Я распустил слух, что получил письмо из дома и срочно должен ехать. Решил выяснить, есть ли надежда получить деньги на дорогу: у меня в кармане был только рубль, который я получил за полмесяца преподавания (по рекомендации р. Йосефа-Ицхака я учил Талмуду племянника Шмуэля Гурарье, и «доходы» от уроков – полтора рубля в месяц – составляли весь мой заработок). Я чувствовал, что моему отъезду будут препятствовать изо всех сил. Я попросил аудиенции у ребе, подчеркнув, что дело очень срочное. Ребе принял меня. Я передал ему короткое письмо с просьбой разрешить мне поехать домой: я не видел маму и папу уже больше двух лет, и мне очень нужно с ними повидаться, поэтому я прошу дать мне на это разрешение и оказать материальную помощь. Ребе ничего не спросил. Слушал очень внимательно. Посмотрел на меня, взял полоску бумаги и написал на ней большими буквами: «Определенно – нет!» Подержал в руках эту записку, как бы взвешивая в уме, прочитал вслух написанное и отдал записку мне. Беседа кончилась. Я молча вышел из комнаты и пошел в сторону выхода из дома. За мной следом шли приятели: «Ну?» Уже на выходе я спросил: «Когда дилижанс до Красного?» – «Так что, ребе разрешил тебе ехать?» – «Ребе сказал: "Определенно – нет"», – а я говорю: "Определенно – да!"» Я поспешил домой: у меня были все основания опасаться, что после такого дерзкого ответа мне несдобровать. Через десять секунд к дверям моей квартиры подкатила телега, в которой сидел учитель господин Вайнштейн, одетый в униформу, с форменной кокардой на фуражке; он помог мне погрузить в телегу вещи. Мы поехали в Красное. У меня не было денег на дорогу. Однако, как я уже упоминал, в первый месяц пребывания в Любавичах я встретил своих знакомых, в частности шойхета из Орши и Шмуэля, моего друга детства, сына шойхета из Гомеля. Поскольку другого выхода не было, я решил завернуть по дороге в Оршу и в Гомель и одолжить там денег на дорогу с обязательством вернуть их, как только приеду домой.

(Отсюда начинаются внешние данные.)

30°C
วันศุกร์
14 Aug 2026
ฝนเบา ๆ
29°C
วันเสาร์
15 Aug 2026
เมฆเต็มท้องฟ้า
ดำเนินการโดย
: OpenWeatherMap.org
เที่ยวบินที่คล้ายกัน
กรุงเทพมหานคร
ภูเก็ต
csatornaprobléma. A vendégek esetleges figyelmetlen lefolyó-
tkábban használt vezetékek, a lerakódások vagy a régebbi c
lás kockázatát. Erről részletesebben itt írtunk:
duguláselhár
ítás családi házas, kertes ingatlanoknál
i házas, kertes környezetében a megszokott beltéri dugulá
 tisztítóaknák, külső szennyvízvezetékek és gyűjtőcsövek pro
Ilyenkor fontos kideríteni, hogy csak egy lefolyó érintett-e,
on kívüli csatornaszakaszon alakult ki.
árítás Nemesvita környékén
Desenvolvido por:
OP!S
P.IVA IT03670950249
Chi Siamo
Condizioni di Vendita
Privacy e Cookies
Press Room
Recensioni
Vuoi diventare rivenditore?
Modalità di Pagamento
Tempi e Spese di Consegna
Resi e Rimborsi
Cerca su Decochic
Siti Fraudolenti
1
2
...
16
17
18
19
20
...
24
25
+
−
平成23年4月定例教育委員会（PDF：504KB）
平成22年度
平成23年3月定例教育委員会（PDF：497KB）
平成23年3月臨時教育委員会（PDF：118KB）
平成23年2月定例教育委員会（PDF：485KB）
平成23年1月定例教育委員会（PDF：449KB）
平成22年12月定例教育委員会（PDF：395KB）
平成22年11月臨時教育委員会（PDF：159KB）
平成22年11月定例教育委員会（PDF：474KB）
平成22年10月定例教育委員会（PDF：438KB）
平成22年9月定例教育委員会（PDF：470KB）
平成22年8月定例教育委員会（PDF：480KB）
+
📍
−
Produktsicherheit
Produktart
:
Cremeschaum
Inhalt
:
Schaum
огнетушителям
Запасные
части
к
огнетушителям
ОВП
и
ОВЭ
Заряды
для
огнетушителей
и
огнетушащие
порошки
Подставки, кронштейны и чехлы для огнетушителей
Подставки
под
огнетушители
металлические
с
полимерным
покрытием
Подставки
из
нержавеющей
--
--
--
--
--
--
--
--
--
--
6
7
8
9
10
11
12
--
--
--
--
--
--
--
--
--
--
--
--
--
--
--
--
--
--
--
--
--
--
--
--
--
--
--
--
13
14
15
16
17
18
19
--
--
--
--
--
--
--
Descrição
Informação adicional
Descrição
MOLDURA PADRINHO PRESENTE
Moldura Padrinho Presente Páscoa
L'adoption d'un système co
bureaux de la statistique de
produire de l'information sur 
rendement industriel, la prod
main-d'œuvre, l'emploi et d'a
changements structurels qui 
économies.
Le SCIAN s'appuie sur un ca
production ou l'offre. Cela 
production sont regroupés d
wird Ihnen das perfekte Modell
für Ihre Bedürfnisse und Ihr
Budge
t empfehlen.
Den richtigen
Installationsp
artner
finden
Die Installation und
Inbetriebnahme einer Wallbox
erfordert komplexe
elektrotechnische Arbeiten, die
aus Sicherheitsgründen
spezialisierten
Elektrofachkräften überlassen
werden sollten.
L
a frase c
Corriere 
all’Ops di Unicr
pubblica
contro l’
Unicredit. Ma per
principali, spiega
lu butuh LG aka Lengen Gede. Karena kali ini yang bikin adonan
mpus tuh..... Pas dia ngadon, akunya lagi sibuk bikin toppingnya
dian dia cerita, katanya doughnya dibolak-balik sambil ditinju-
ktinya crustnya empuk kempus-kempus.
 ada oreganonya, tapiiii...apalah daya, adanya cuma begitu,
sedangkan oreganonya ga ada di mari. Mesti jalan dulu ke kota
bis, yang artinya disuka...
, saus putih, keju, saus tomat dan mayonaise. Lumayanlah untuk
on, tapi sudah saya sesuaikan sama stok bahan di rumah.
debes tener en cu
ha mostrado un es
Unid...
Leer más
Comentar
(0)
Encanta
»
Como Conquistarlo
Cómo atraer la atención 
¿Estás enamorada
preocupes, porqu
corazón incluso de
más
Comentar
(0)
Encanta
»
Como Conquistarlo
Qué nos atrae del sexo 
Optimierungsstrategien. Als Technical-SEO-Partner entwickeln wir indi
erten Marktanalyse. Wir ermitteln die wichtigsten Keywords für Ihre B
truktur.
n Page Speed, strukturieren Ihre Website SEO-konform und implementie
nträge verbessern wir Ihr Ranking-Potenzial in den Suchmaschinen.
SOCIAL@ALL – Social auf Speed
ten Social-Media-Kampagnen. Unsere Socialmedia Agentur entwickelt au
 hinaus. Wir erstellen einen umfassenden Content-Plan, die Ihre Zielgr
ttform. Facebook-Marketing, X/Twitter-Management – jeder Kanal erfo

На станции Красное учитель Вайнштейн пригласил меня отобедать, чтобы таким образом отметить начало моего «дурного пути» (а также чтобы покормить меня, потому что я не ел весь день). От еды я отказался, принял лишь приглашение на чашку чая. Даже булочку не взял: хлеб язычников…
Через несколько часов я был в Орше. Поскольку, когда я доехал до Орши, у меня не осталось денег на дорожные расходы, я был вынужден сойти там и даже остаться на субботу. Конечно, я не рассказал о том, как покинул Любавичи. То дружелюбие, с которым ко мне отнесся мой бывший учитель, проникло мне в самое сердце. Он одолжил мне денег, и в воскресенье я добрался до Гомеля. Вторая одолженная мне сумма была меньше, однако и ее мне выдали без разговоров и промедления.
10 адара 5662 (1902) года я приехал домой. Дома отметили, что в этот самый день семь лет назад я вернулся из Гомеля. Еще до моего приезда родные получили срочную телеграмму из Любавичей: «Бенцион покинул Любавичи вопреки категорическому запрету ребе. Йосеф-Ицхак».
Дядя сделал несколько попыток «вернуть» меня в Любавичи. Он уговаривал меня поехать в Чернигов к раввину Давиду-Гиршу Хену. Он даже уже договорился об этом с раввином и двумя его сыновьями, Авраамом и Мендлом. Он показал мне их письма, в которых они выражали согласие, и указал при этом на большую разницу в их характерах. Я ему в ясной форме сообщил: «Я хочу изучать науки и заниматься "наукой Израиля", а прежде всего – подготовиться к экзамену на аттестат зрелости». Дядя выслушал и сказал: «Науки Израиля! Постижение этого мира! Слушай, Бен-Цион, праведником ты уже не станешь, это я точно знаю, однако я чувствую, что и злодеем ты тоже не станешь! Так что не насладиться тебе безмятежностью, присущей нечестивцам!..»
Книга вторая
СТУДЕНЧЕСКАЯ ЖИЗНЬ И ОБЩЕСТВЕННАЯ ДЕЯТЕЛЬНОСТЬ
(1902–1914)
Глава 15. Рубеж
(Прилуки, сиван 5662 (1902) – хешван 5664 (1903) года)
После возвращения из Любавичей я три с половиной месяца прожил в родном городе. Эти месяцы стали переломными в моей жизни.